Esercizio A =>
Rispondi a queste domande sul testo dei rifiuti a Roma:
(i) Per quanti anni è rimasta in attività Malagrotta?
(ii) Da quale giunta è stata chiusa Malagrotta?
(iii) Quali due tipi di zone della città vengono distinti?
Esercizio B =>
Scrivi, per favore, il seguito del testo sui rifiuti a Roma, riprendendo subito dopo la sua ultima frase.

Testo da esaminare =>
Rifiuti a Roma, eterna emergenza
Ci risiamo! Roma sprofonda di nuovo nel caos rifiuti.
Da nord a sud, da est a ovest della città, passando per il centro, ovunque si trovano cassonetti in strada stracolmi di spazzatura. Ci sono zone dov’è stata avviata la raccolta differenziata porta a porta e zone dove ancora sussistono i cassonetti in strada. Ma in entrambi i casi la spazzatura straborda.
Rischiamo un’emergenza sanitaria.
Si dà la colpa alla chiusura di Malagrotta che, dopo 30 anni di attività – era la discarica più grande d’Europa – è stata chiusa dalla giunta guidata dal sindaco Ignazio Marino.

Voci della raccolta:
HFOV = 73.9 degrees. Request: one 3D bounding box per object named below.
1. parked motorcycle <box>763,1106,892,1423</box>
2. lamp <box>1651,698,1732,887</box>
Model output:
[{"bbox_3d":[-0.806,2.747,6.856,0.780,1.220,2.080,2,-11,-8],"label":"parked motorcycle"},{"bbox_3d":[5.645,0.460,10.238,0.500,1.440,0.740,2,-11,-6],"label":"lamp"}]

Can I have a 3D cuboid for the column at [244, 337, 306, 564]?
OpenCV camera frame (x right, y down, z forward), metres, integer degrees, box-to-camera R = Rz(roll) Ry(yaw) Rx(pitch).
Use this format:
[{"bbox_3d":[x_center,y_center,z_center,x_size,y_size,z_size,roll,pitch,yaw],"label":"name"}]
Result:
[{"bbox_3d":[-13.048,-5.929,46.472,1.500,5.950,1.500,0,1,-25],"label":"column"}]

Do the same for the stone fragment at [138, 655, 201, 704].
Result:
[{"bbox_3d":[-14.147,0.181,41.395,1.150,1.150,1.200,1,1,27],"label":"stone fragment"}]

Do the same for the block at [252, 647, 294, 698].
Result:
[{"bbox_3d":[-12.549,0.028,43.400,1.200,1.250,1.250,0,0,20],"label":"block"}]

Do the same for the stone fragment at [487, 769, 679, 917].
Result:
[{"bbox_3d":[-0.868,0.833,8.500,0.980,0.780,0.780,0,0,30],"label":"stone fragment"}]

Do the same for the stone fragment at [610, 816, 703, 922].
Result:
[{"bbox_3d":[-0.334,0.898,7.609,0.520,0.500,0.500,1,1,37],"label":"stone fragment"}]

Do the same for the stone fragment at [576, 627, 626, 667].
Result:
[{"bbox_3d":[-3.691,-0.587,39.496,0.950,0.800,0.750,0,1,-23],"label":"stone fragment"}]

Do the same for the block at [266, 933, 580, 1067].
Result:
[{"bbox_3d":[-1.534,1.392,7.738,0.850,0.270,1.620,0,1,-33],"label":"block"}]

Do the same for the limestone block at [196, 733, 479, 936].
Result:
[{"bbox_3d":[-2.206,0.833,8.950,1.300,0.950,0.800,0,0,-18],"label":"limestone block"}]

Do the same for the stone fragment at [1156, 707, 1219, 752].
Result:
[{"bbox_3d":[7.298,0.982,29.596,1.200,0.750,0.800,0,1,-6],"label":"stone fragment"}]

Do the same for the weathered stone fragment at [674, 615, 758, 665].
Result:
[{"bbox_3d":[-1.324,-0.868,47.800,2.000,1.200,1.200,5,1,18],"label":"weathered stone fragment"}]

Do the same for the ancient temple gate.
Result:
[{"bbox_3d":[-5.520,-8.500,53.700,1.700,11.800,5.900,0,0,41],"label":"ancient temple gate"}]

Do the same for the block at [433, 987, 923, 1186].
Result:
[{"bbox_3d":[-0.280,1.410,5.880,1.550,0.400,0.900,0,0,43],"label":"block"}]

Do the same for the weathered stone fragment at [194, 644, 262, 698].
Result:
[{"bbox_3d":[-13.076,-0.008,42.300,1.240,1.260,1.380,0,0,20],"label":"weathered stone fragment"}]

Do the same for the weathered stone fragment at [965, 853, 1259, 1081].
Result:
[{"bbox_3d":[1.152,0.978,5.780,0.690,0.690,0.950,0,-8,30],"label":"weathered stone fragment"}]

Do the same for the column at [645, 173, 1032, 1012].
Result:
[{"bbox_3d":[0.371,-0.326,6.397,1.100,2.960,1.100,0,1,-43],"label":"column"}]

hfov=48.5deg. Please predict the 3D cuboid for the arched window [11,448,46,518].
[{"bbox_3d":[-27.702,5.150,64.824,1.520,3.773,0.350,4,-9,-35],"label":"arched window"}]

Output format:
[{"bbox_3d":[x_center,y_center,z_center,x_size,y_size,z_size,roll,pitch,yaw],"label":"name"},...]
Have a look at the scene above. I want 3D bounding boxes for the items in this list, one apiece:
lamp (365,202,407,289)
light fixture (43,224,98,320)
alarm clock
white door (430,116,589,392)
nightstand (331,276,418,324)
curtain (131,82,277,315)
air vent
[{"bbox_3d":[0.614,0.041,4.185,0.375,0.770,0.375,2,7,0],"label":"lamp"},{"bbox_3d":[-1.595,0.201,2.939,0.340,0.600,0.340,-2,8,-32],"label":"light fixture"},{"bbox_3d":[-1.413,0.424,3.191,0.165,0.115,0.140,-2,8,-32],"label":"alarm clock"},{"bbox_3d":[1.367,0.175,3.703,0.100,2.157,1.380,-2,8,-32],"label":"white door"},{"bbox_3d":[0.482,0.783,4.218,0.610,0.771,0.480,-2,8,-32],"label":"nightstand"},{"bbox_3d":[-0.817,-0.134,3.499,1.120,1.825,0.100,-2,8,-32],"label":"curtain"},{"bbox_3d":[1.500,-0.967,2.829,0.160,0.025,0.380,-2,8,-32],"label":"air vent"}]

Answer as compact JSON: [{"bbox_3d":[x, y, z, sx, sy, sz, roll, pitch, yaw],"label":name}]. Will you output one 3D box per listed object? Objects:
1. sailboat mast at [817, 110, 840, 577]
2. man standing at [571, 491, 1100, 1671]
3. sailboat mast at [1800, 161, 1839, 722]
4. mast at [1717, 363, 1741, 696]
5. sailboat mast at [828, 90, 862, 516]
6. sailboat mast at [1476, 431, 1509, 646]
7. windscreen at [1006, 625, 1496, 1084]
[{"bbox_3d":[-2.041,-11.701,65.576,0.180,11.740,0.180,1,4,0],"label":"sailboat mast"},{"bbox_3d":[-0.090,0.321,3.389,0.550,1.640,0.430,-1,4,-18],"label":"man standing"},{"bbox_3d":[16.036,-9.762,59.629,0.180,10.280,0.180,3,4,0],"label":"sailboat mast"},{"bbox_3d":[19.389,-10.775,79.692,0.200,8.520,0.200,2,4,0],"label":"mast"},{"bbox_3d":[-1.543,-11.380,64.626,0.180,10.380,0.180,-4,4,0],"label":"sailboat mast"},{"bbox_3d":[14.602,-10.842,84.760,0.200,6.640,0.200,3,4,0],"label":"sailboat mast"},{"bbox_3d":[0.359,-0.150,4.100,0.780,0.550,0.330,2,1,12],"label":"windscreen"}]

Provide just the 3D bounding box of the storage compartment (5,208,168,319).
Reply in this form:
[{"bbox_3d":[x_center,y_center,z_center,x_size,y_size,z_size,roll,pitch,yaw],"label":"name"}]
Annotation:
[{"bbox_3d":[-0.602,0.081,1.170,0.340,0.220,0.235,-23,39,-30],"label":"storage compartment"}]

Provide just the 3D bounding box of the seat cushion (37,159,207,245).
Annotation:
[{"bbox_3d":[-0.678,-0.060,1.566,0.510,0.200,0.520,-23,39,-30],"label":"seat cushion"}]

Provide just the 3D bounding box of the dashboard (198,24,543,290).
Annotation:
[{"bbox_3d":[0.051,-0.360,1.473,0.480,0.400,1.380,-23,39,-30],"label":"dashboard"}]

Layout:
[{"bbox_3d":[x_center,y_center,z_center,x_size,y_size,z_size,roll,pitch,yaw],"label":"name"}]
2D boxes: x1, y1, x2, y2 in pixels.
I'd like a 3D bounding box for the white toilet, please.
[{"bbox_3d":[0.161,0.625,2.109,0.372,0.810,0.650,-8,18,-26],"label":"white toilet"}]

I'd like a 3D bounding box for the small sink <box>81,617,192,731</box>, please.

Soluzione esercizio A =>
(i) Per 30 anni.
(ii) Dalla giunta guidata dal sindaco Ignazio Marino.
(iii) Le zone dove è stata avviata la raccolta differenziata porta a porta e quelle dove ancora sussistono i cassonetti in strada.

Soluzione esercizio B =>
Il problema a Roma infatti non sono le discariche, ma la raccolta differenziata. Il dato è fermo al 2016. Nel 2013 (giunta Alemanno) la città di Roma avviava al riciclo il 31% dei rifiuti. Nel 2016 (giunta Marino) il dato è salito al 43%. Con l’attuale giunta il dato è rimasto invariato, o per essere più precisi ha avuto l’incremento del solo 1%. Ma andando a vedere i dati Ama (società dei rifiuti della Capitale) pubblicati sul sito, nel primo trimestre 2014 rispetto all’anno precedente la differenziata registra + 5,4%, nel 2015 sul 2014 +4,1% e nel 2016 sul 2015 +6,5%. A confronto, il dato +1,6% nel 2017 sul 2016 indica un andamento molto lento.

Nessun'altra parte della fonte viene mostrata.